Die Zulassung der Rechtsbeschwerde gemäß § 574 I Nr. 2 ZPO ist wegen der zuvor erörterten rechtlichen Problematik ausgeschlossen, weil gemäß § 568
Satz 3 ZPO ein Rechtsmittel nicht auf die unterlassene Übertragung der Sache durch den Einzelrichter auf den Senat in voller Besetzung gestützt werden kann (vgl. Zöller-Gummer, ZPO, 23. Aufl. § 574 Rdnr. 9).
2.
Die Beschwerde der Beklagten ist begründet, weil die Erfolgsaussichten ihrer Rechtsverteidigung nicht mit der in dem angefochtenen Beschluss ausgeführten Begründung verneint werden können.
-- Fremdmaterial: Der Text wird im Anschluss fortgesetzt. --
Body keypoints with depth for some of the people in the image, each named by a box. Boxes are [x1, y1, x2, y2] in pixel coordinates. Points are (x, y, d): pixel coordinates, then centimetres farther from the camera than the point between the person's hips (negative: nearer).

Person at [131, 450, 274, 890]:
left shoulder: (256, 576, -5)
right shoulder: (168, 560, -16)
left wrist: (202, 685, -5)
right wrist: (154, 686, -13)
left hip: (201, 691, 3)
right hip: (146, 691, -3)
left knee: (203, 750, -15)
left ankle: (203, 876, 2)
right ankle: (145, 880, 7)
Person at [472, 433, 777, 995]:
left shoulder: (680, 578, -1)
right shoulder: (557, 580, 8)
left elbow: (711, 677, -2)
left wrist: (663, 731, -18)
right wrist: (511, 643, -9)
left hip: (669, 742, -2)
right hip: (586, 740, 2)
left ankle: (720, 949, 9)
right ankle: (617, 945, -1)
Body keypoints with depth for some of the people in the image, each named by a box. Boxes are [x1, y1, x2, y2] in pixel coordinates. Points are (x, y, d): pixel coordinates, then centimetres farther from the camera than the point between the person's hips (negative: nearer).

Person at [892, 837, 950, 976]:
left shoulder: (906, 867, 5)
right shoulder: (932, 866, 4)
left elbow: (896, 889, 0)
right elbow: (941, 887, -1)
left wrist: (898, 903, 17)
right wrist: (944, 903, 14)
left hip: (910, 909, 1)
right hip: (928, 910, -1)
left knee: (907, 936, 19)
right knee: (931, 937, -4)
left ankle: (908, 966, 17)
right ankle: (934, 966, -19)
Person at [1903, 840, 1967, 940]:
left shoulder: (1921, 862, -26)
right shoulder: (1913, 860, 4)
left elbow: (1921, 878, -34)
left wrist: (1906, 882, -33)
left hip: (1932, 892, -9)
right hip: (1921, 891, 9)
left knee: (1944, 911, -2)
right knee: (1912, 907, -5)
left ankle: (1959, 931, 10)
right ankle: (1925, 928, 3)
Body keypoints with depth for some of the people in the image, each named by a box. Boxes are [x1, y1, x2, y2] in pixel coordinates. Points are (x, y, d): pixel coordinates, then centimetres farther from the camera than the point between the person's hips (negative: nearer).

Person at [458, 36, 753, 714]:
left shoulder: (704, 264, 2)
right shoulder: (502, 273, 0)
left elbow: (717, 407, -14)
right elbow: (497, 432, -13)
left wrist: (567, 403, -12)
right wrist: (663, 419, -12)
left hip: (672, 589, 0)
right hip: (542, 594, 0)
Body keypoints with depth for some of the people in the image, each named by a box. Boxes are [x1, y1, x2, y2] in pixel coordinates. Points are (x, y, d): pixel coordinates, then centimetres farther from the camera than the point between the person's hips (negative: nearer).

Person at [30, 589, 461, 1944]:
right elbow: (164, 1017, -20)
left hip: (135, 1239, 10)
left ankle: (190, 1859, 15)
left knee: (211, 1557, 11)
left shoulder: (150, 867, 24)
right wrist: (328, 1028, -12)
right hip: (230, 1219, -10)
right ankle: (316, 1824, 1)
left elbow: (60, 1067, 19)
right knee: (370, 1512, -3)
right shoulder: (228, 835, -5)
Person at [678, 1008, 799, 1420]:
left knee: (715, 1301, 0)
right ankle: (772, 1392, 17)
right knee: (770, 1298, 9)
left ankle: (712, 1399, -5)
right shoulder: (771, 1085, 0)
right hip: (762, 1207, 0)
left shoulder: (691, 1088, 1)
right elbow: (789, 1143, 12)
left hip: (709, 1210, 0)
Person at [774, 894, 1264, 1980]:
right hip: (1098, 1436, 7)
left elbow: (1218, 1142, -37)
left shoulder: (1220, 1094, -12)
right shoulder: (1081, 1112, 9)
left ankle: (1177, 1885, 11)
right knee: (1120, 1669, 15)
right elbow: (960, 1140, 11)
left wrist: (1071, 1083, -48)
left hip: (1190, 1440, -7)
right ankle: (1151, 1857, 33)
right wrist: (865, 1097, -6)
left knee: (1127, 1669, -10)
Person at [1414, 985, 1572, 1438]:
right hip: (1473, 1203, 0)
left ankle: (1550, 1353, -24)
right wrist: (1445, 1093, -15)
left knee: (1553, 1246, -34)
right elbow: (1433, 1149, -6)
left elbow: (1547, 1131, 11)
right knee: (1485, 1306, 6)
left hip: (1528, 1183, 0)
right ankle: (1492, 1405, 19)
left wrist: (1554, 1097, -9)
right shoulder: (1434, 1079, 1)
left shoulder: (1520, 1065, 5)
Das Landgericht ist zwar mit zutreffenden Erwägungen davon ausgegangen, dass der Kaufvertrag der Parteien über die Einrichtung, das Inventar, den Warenbestand und die Betriebsmittel der Gaststätte L. F. in L. aufgrund der Regelung im schriftlichen Vertrag aufgelöst worden ist, nachdem die Beklagten als Käufer länger als einen Monat in Rückstand geraten und überdies vergeblich zur Zahlung aufgefordert worden waren. Gegenüber den vom Landgericht angenommenen Anspruch auf Entschädigung für die Nutzung des in der Zeit von September 2001 bis Januar 2002 überlassenen Gaststätteninventars in Höhe von 2.500 DM monatlich haben die Beklagten jedoch erheblich die Höhe des geltend gemachten monatlichen Betrages von 1.278,23 EUR, entsprechend 2.500 DM, bestritten. Für die Annahme des Landgerichts, ein Betrag der monatlichen Nutzungsentschädigung entspreche den im ursprünglichen schriftlichen Kaufvertrag vom 12. August 2000 für den nach der Erbringung der Anzahlung von 30.000 DM bei Übergabe in Bezug auf den restlichen Kaufpreis von 120.000 DM vereinbarten monatlichen Raten von 2.500 DM, ist nicht nachzuvollziehen. Insbesondere fehlt es insoweit an einer ausreichenden Schätzungsgrundlage i. S. von § 287 ZPO. Maßgeblich für die Höhe der Nutzungsentschädigung ist nämlich der objektive Mietwert, also die für die Nutzung des überlassenen Inventars und des Warenbestandes in einer eingerichteten Gaststätte in vergleichbarer Lage erzielbare Miete. Der Umstand, dass 80% des vorgesehenen Kaufpreises, mithin 120.000 DM in monatlichen Raten von 2.500 DM, beginnend einen Monat nach der Übergabe, also für 48 Monate, entrichtet werden sollten, lässt keinen Rückschluss auf die Höhe des von der Klägerin behaupteten und mit dem Antrag auf Einholung eines Sachverständigengutachtens unter Beweis gestellten Mietwertes zu. Der in Raten zu entrichtende Restkaufpreis stellt nämlich nicht nur die Gegenleistung für die Besitzüberlassung für die Dauer der Ratenzahlung dar, sondern für den vollen Eigentumserwerb, der unter Berücksichtigung des Erhaltungszustandes und der restlichen Lebensdauer der Kaufgegenstände den Beklagten im Falle der Erfüllung des Kaufvertrages die weitere Nutzung der Sachen auch nach der vollständigen Bezahlung des Kaufpreises ermöglicht hätte.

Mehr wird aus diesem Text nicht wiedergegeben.